Starting from her "little corner" in Royal Flat, Manchester, founder and projects manager of a non-profit organisation called 4Ts (Transforming Trash To Treasure), Crystal Scale, and her friends began a drive last year to "give back" to the community.
4Ts was originally founded in 2017 and focused on upcycling waste to useful products. It has since evolved to members' giving back to the community in other ways.
According to the 24-year-old Scale, the projects mainly involve helping to meet the basic material needs of the homeless and families in financially desperate situations.
Sleeping mats made from plastic bags for the homeless has been among the 4Ts first initiatives.
Scale said public education about homelessness was also an ongoing project.
"We want to advocate and promote awareness... the reality that not all homeless persons are necessarily insane. But homelessness is just the nature of not having a place of abode to go home to and a lot of the time, it results in persons living on our streets," she said.
An awardee of Governor General Sir Patrick Allen's 'I believe Initiative', Scale is committed to Sir Patrick's stated philosophy "that there is nothing wrong about Jamaica that cannot be fixed with what is right about Jamaica".

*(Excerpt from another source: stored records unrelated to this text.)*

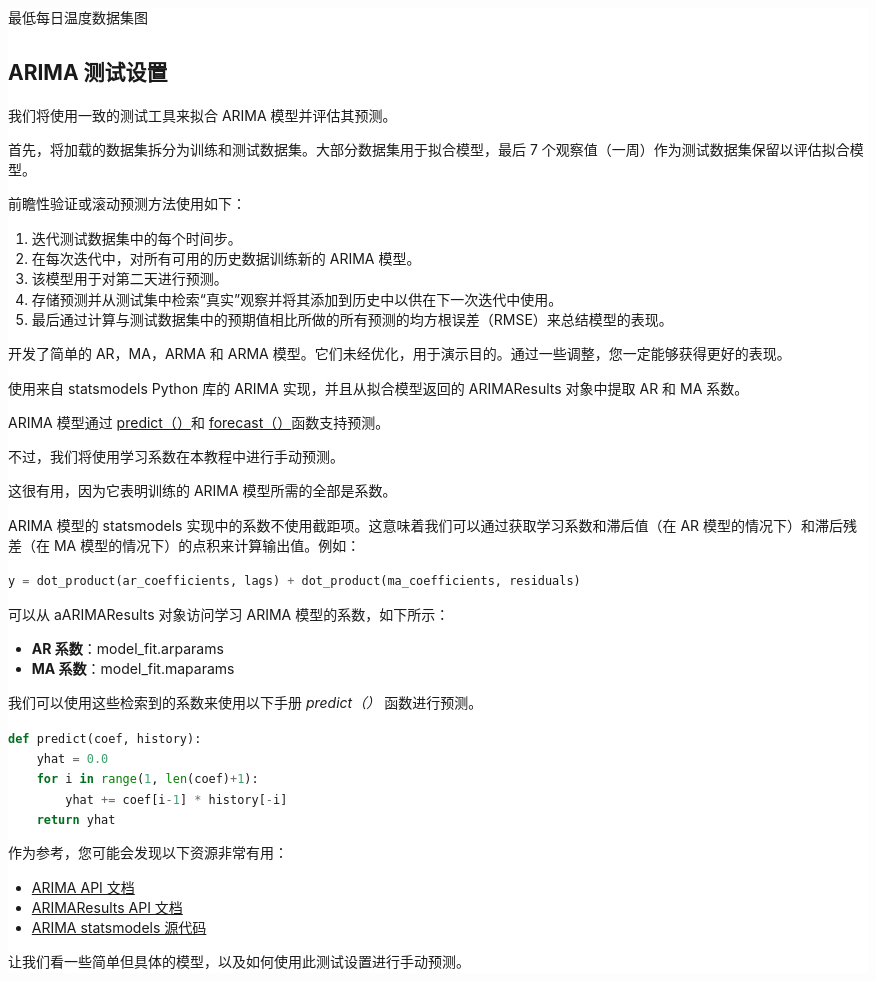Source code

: 最低每日温度数据集图

## ARIMA 测试设置

我们将使用一致的测试工具来拟合 ARIMA 模型并评估其预测。

首先，将加载的数据集拆分为训练和测试数据集。大部分数据集用于拟合模型，最后 7 个观察值（一周）作为测试数据集保留以评估拟合模型。

前瞻性验证或滚动预测方法使用如下：

1.  迭代测试数据集中的每个时间步。
2.  在每次迭代中，对所有可用的历史数据训练新的 ARIMA 模型。
3.  该模型用于对第二天进行预测。
4.  存储预测并从测试集中检索“真实”观察并将其添加到历史中以供在下一次迭代中使用。
5.  最后通过计算与测试数据集中的预期值相比所做的所有预测的均方根误差（RMSE）来总结模型的表现。

开发了简单的 AR，MA，ARMA 和 ARMA 模型。它们未经优化，用于演示目的。通过一些调整，您一定能够获得更好的表现。

使用来自 statsmodels Python 库的 ARIMA 实现，并且从拟合模型返回的 ARIMAResults 对象中提取 AR 和 MA 系数。

ARIMA 模型通过 [predict（）](http://statsmodels.sourceforge.net/devel/generated/statsmodels.tsa.arima_model.ARIMAResults.predict.html)和 [forecast（）](http://statsmodels.sourceforge.net/devel/generated/statsmodels.tsa.arima_model.ARIMAResults.forecast.html)函数支持预测。

不过，我们将使用学习系数在本教程中进行手动预测。

这很有用，因为它表明训练的 ARIMA 模型所需的全部是系数。

ARIMA 模型的 statsmodels 实现中的系数不使用截距项。这意味着我们可以通过获取学习系数和滞后值（在 AR 模型的情况下）和滞后残差（在 MA 模型的情况下）的点积来计算输出值。例如：

```py
y = dot_product(ar_coefficients, lags) + dot_product(ma_coefficients, residuals)
```

可以从 aARIMAResults 对象访问学习 ARIMA 模型的系数，如下所示：

*   **AR 系数**：model_fit.arparams
*   **MA 系数**：model_fit.maparams

我们可以使用这些检索到的系数来使用以下手册 _predict（）_ 函数进行预测。

```py
def predict(coef, history):
	yhat = 0.0
	for i in range(1, len(coef)+1):
		yhat += coef[i-1] * history[-i]
	return yhat
```

作为参考，您可能会发现以下资源非常有用：

*   [ARIMA API 文档](http://statsmodels.sourceforge.net/devel/generated/statsmodels.tsa.arima_model.ARIMA.html)
*   [ARIMAResults API 文档](http://statsmodels.sourceforge.net/devel/generated/statsmodels.tsa.arima_model.ARIMAResults.html)
*   [ARIMA statsmodels 源代码](https://github.com/statsmodels/statsmodels/blob/master/statsmodels/tsa/arima_model.py)

让我们看一些简单但具体的模型，以及如何使用此测试设置进行手动预测。
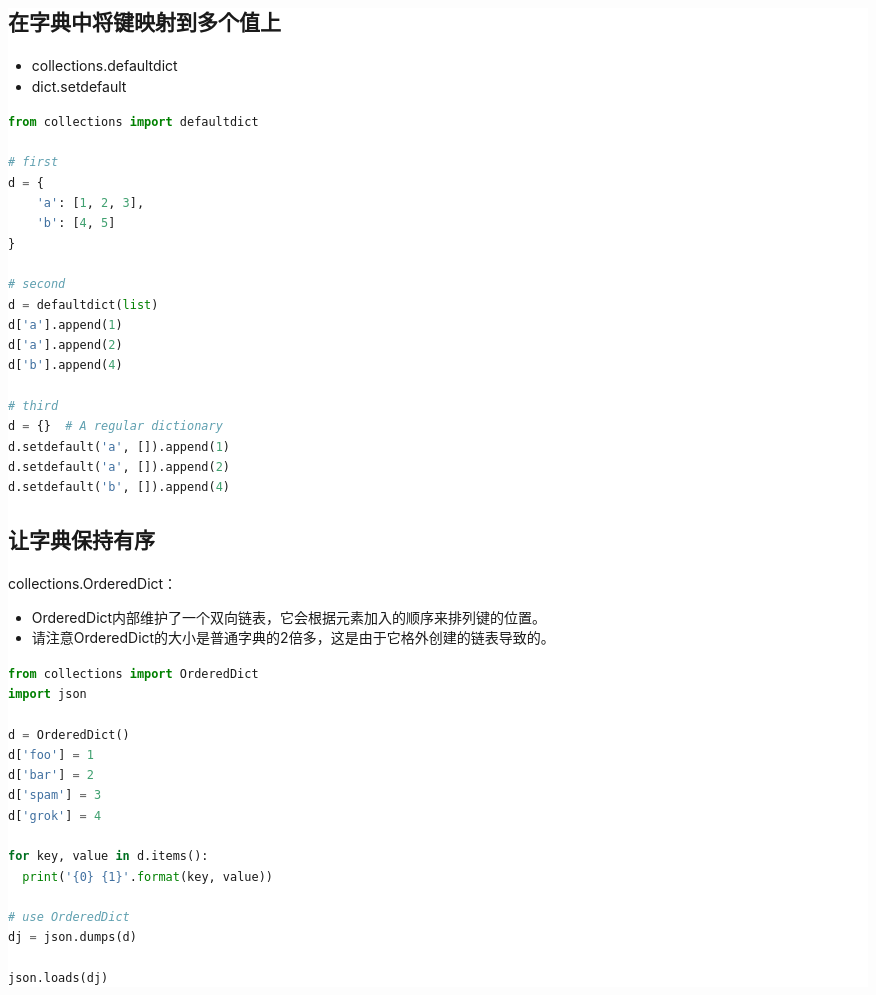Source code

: ## 在字典中将键映射到多个值上

*   collections.defaultdict
*   dict.setdefault

```python
from collections import defaultdict

# first
d = {
    'a': [1, 2, 3],
    'b': [4, 5]
}

# second
d = defaultdict(list)
d['a'].append(1)
d['a'].append(2)
d['b'].append(4)

# third
d = {}  # A regular dictionary
d.setdefault('a', []).append(1)
d.setdefault('a', []).append(2)
d.setdefault('b', []).append(4)
```

## 让字典保持有序

collections.OrderedDict：

*   OrderedDict内部维护了一个双向链表，它会根据元素加入的顺序来排列键的位置。
*   请注意OrderedDict的大小是普通字典的2倍多，这是由于它格外创建的链表导致的。

```python
from collections import OrderedDict
import json

d = OrderedDict()
d['foo'] = 1
d['bar'] = 2
d['spam'] = 3
d['grok'] = 4

for key, value in d.items():
  print('{0} {1}'.format(key, value))

# use OrderedDict
dj = json.dumps(d)

json.loads(dj)
```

A recent project conducted by 4Ts was to assist a family in Manchester which had suffered the loss of a breadwinner, leaving a grandmother to fend for her three grandchildren.
Internet marketer and cattle farmer Layten Pryce, a donor on the 4Ts team, was instrumental in organising a gift to the family of supplies, including 25 chickens, five bags of chicken feed, chicken warmers, boosters and feeders in March.
"I was on-site ... and the lady was drawn to tears to show her appreciation...," recalled Pryce.
She told the Jamaica Observer that it is the feeling of being able to help someone that makes her want to do more.
Gratitude was also forthcoming from principal of the We Care Basic School, Alicia Thompson. Her school was assisted by Pryce in preparation for face-to-face classes when the Government rolled out a short-lived pilot programme for the opening of schools.
"I appreciate it a great deal because right now, we have our thermometers to use when we get back to school. She (Pryce) purchased dispensers for us, she even purchased a mattress for us," said Thompson.
The basic school principal said she's grateful that promises were made and kept.
Items donated included paint, temperature readers, sanitiser dispensers, a bed for the school's sickbay and more than 100 books for teachers and students.
For the assistant manager of KDL Agricultural Supplies on Hotel Street, Mandeville, Kahlil Lawson, who has been on the 4Ts team for the past 18 months assisting with donations, it is always a good thing to give back.
"I feel like everyone has a certain duty to try and help someone less fortunate than them," he said.
Lawson has plans to make KDL a drop off location for those who would like to donate to the needy, be it members of the 4Ts team or others. Scale is hoping to have more donors come on board to help with a drive to provide for the homeless on World Homeless Day, October 10, 2021.